The interweb had a little fun yesterday poking fun at Dick Bove, the sell side bank analyst from Rochedale Securities. It started with his mea culpa of sorts that was picked up by FT Alphaville, was contributed to by his mid-day appearance on Fast Money and was jumped on by various bloggers on Twitter. Bove gets a lot of face time on TV, his opinions get dissected in many places and he has very specific opinions several of which have been wrong in very loud fashion.
Later in the day there was another segment on CNBC not involving Bove where an analyst tried to make a bullish argument for financial stocks that with just one ear on the segment seemed to be based on valuations.
The valuation argument has been around for a while post-meltdown (Barron’s seems to write this up every three weeks) but hasn’t mattered yet as the sector, as measured by the Financial Sector SPDR (XLF) is still in the dumps. XLF went from $38 before the crisis to a low in March 2009 of $6.18 to a post meltdown high of $17.17 in February of this year and it closed yesterday at $12.12.
As a quick recap, I was underweight financials long before the crisis due to the sector’s weight exceeding 20% in the SPX, then went more underweight when the yield curve inverted and have been very underweight and very skeptical ever since. The book value argument is sketchy as I don’t think book value is reliable these days because I do not believe the banks are done writing down the crisis.
One observation that I think contributes to the conversation is that twelve years ago we had a tech bubble and many of the big surviving companies are trading at fractions of where they were 12 years ago, earning much more money than they were 12 years ago and fundamentally are much better businesses than they were 12 years ago but the market appears not to care..yet. Intel (INTC) peaked at $73 and is now at $23. Cisco peaked at $79 and is now at $18. And there are others but obviously there have been some success stories too like Amazon (AMZN).
There could be success stories with US banks too but there won’t be a lot of them as I believe the financial crisis is far more serious than the tech wreck.
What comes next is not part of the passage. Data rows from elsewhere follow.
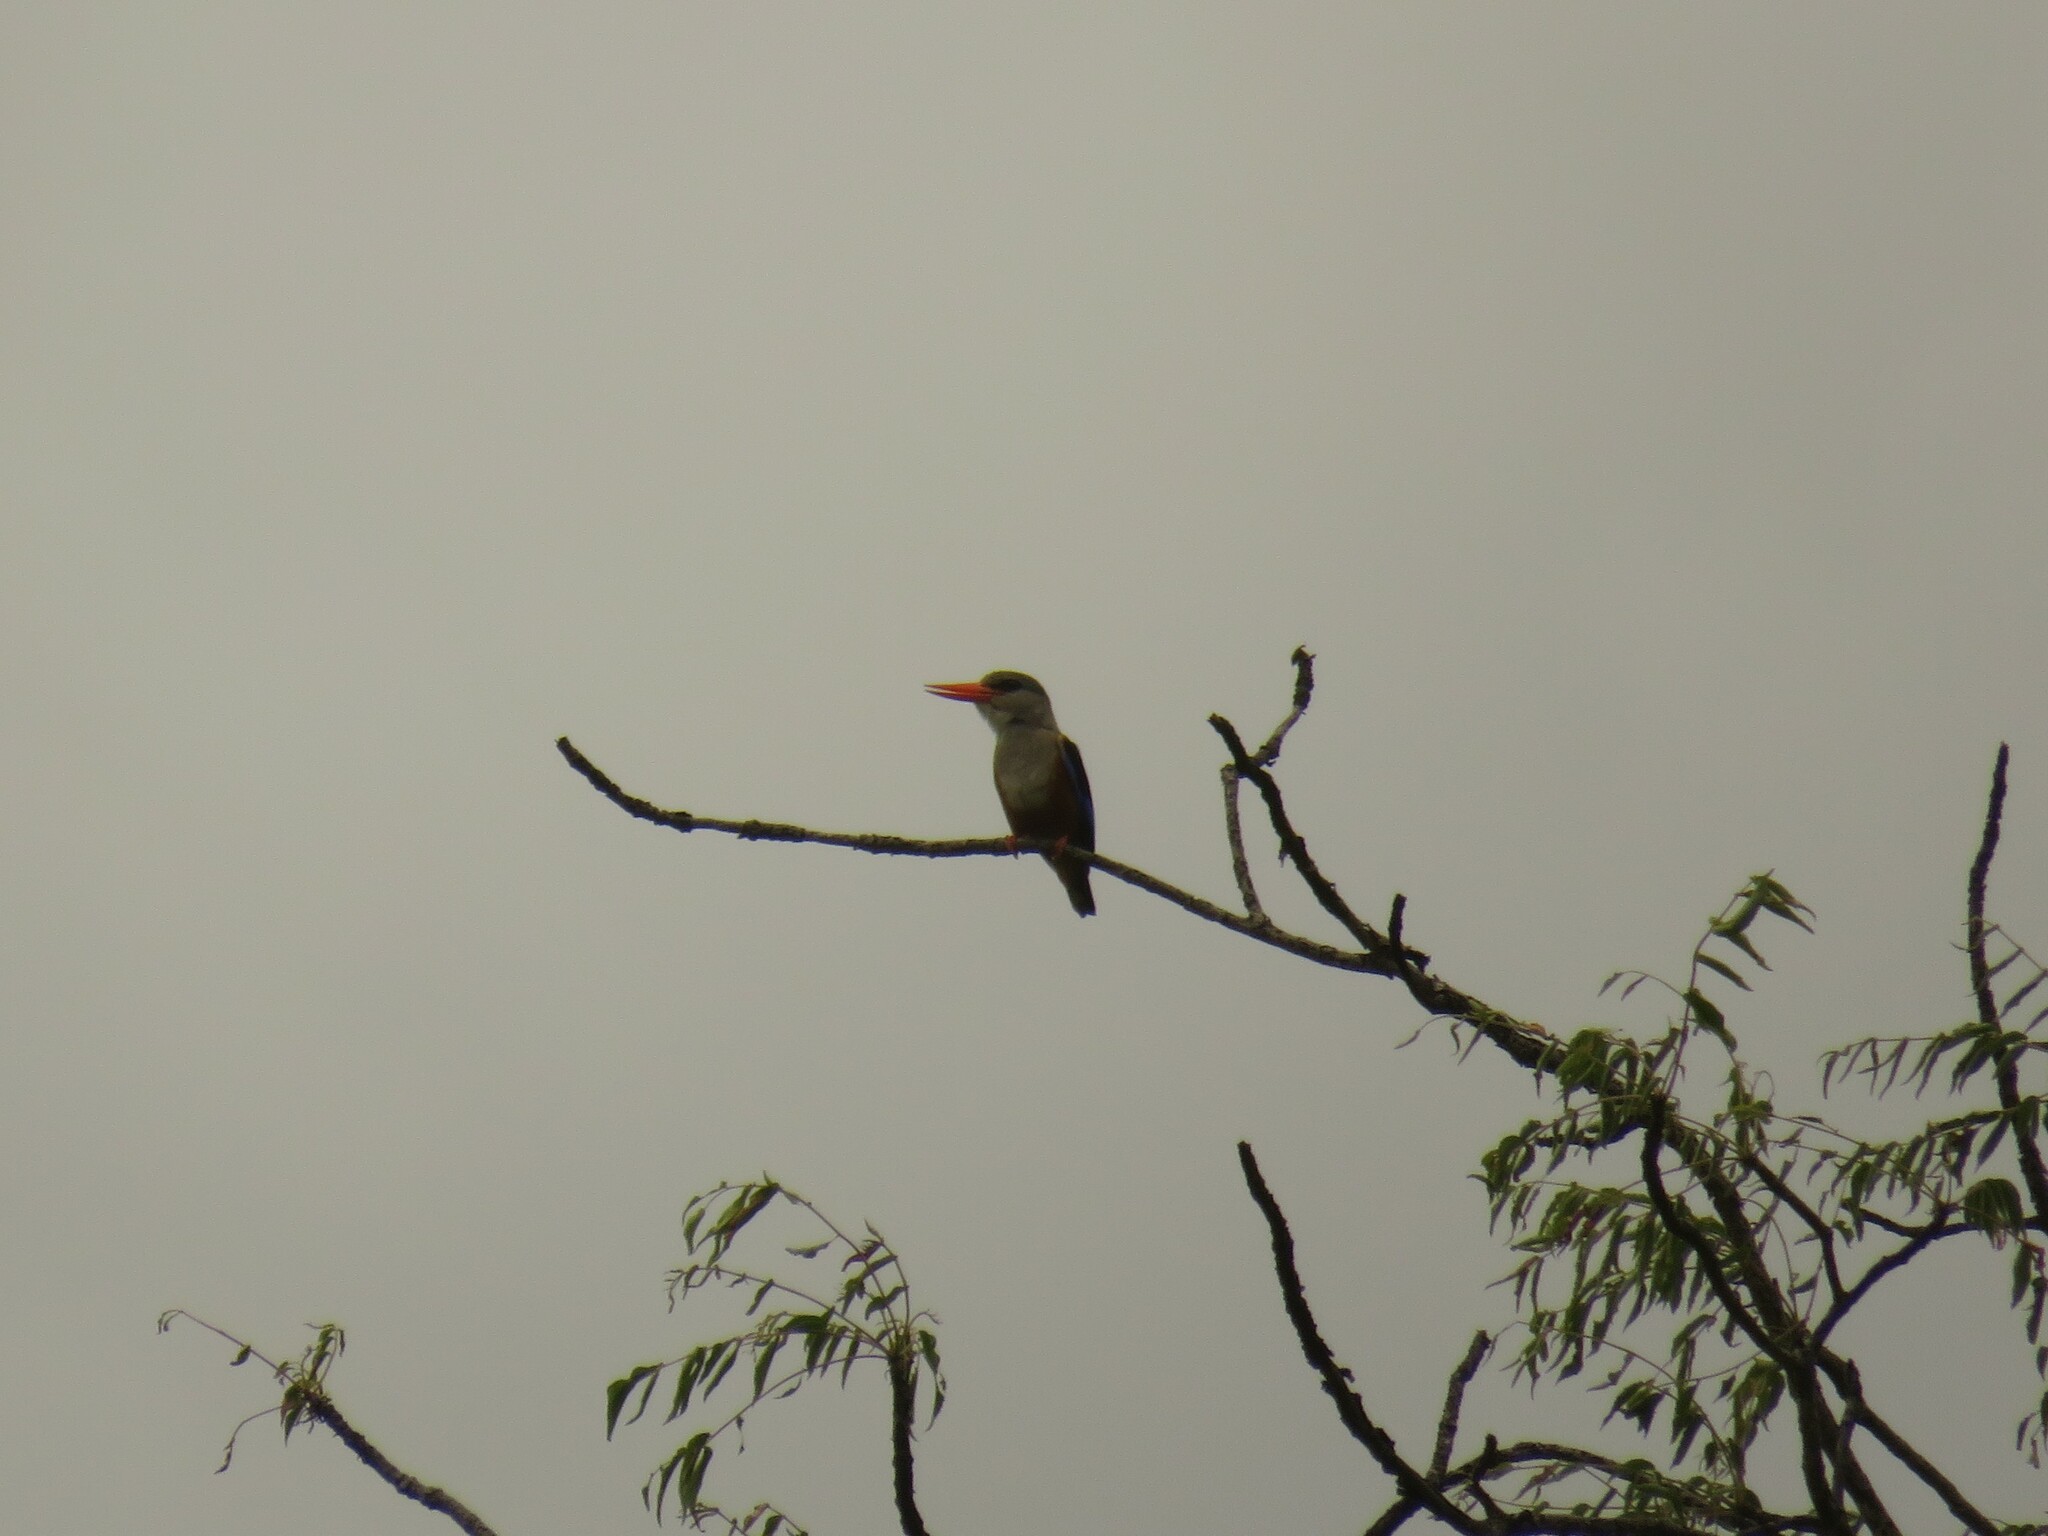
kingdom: Animalia
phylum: Chordata
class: Aves
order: Coraciiformes
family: Alcedinidae
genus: Halcyon
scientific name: Halcyon leucocephala
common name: Grey-headed kingfisher
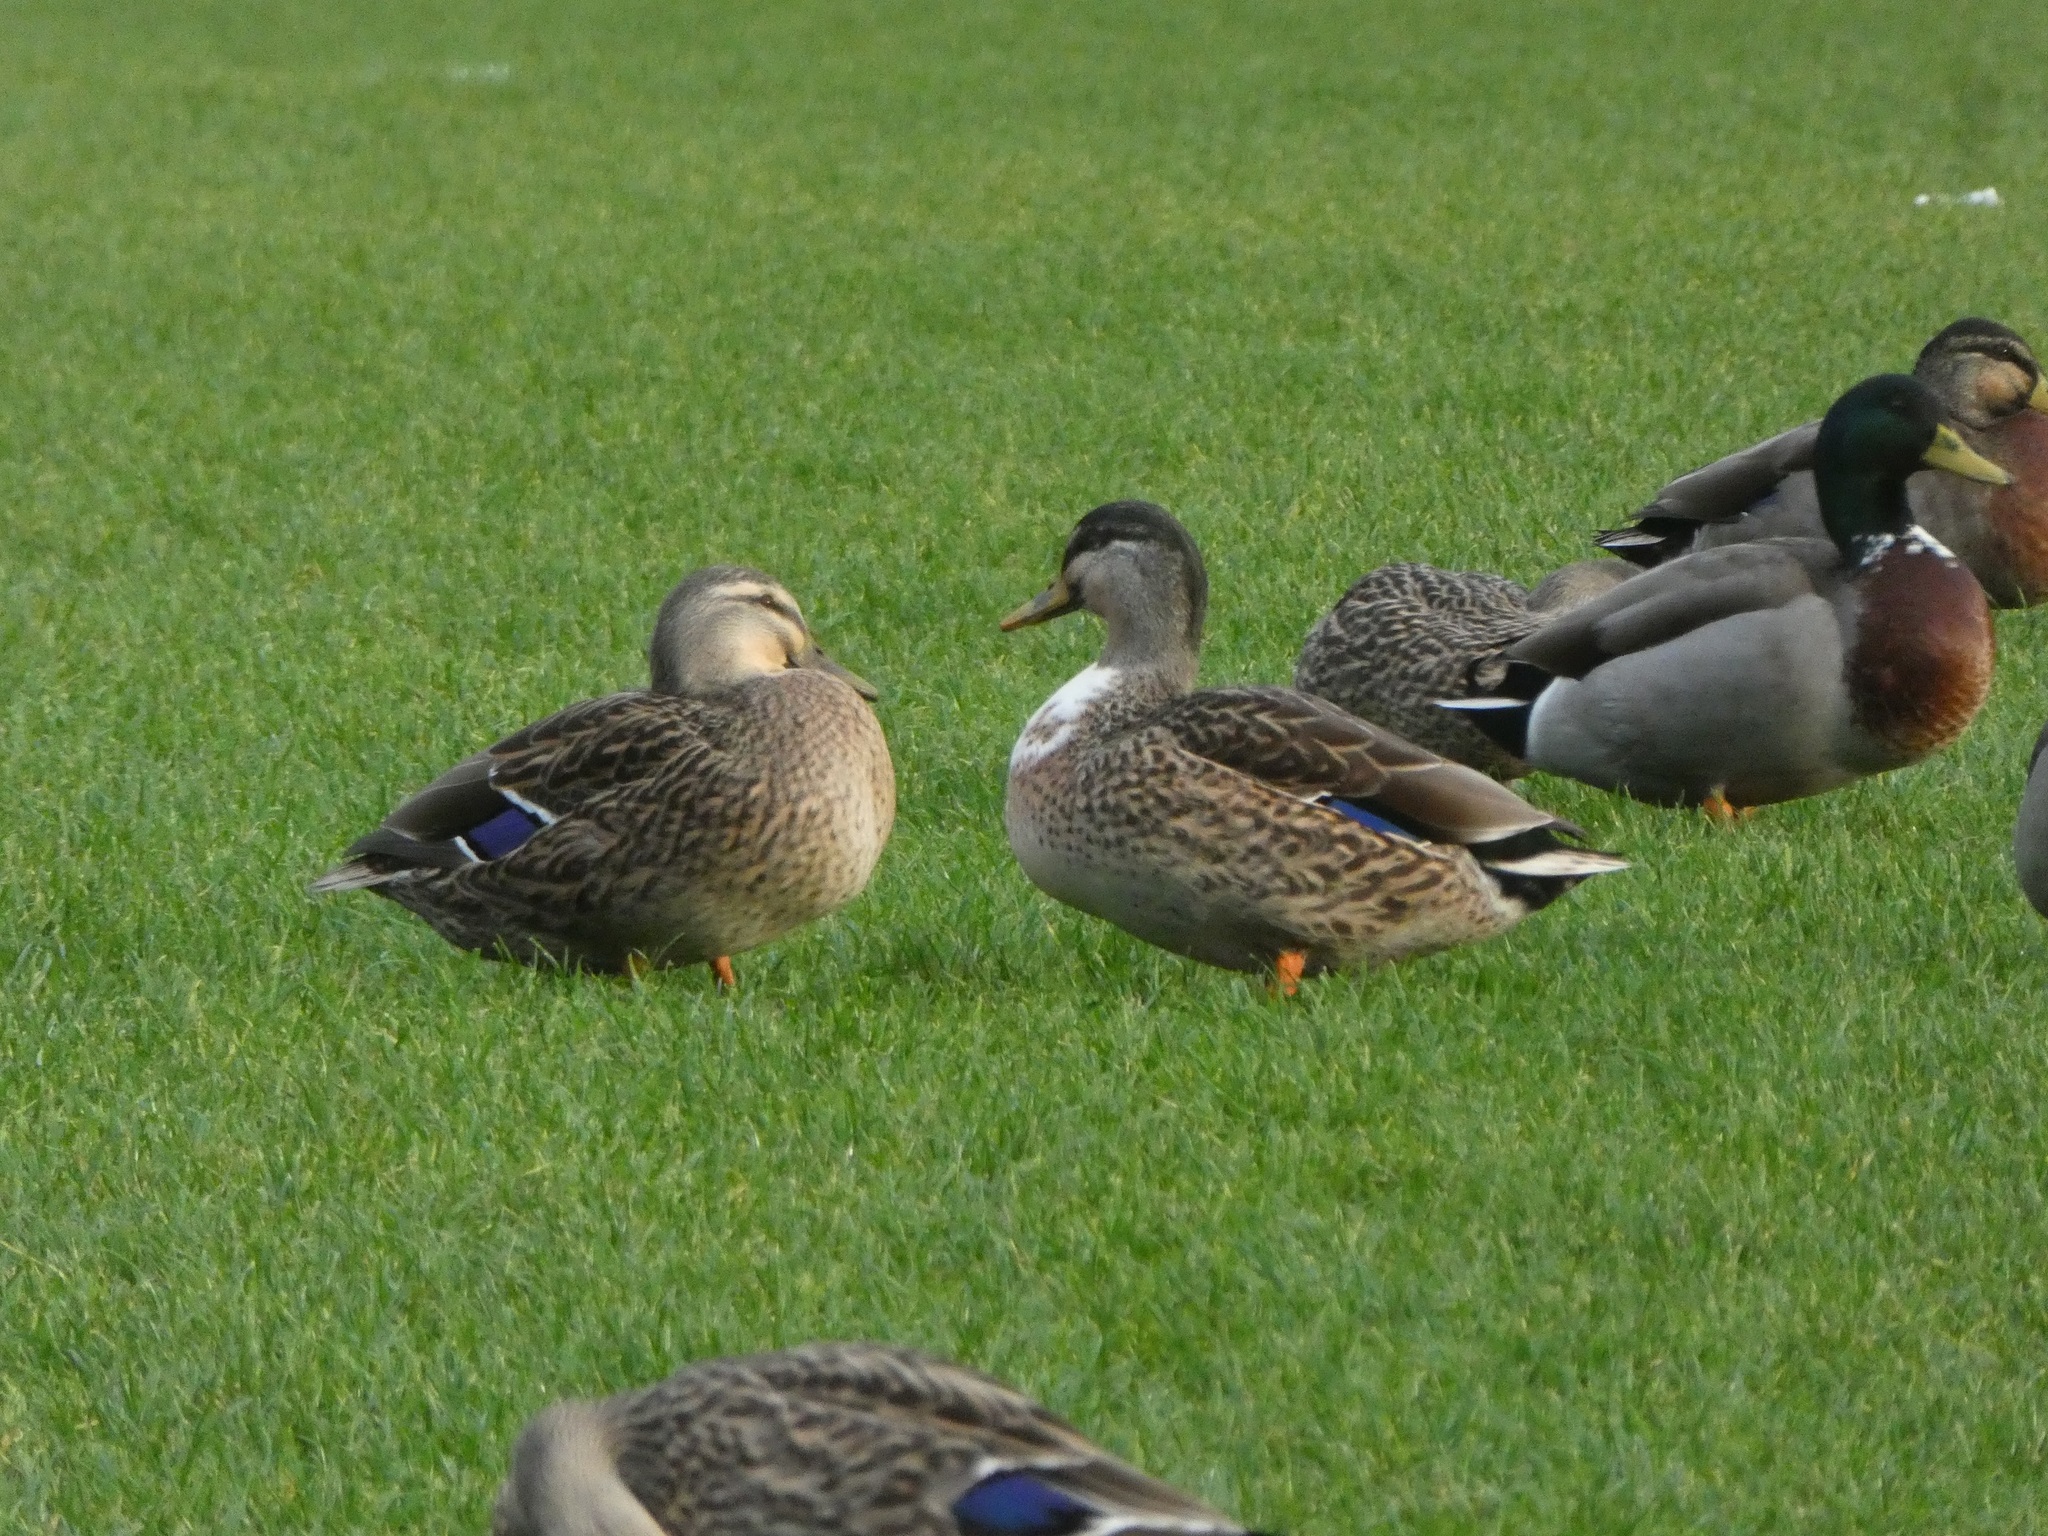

With the tech wreck, the market took something new and overreacted sending valuations to unsustainable levels. With financials the valuations were fine but then the industry got far too aggressive on just about every front which dominoed into their blowing themselves up. If tech has not recovered after 12 years for a bubble that was not as bad as the financial bubble then how long do you think it will take for the banks to recover?
Obviously people draw their own conclusions and so you may view this much differently than I do but for now I continue to prefer banks from select foreign markets, exchange stocks (although we don’t own one currently) and we also own an index provider.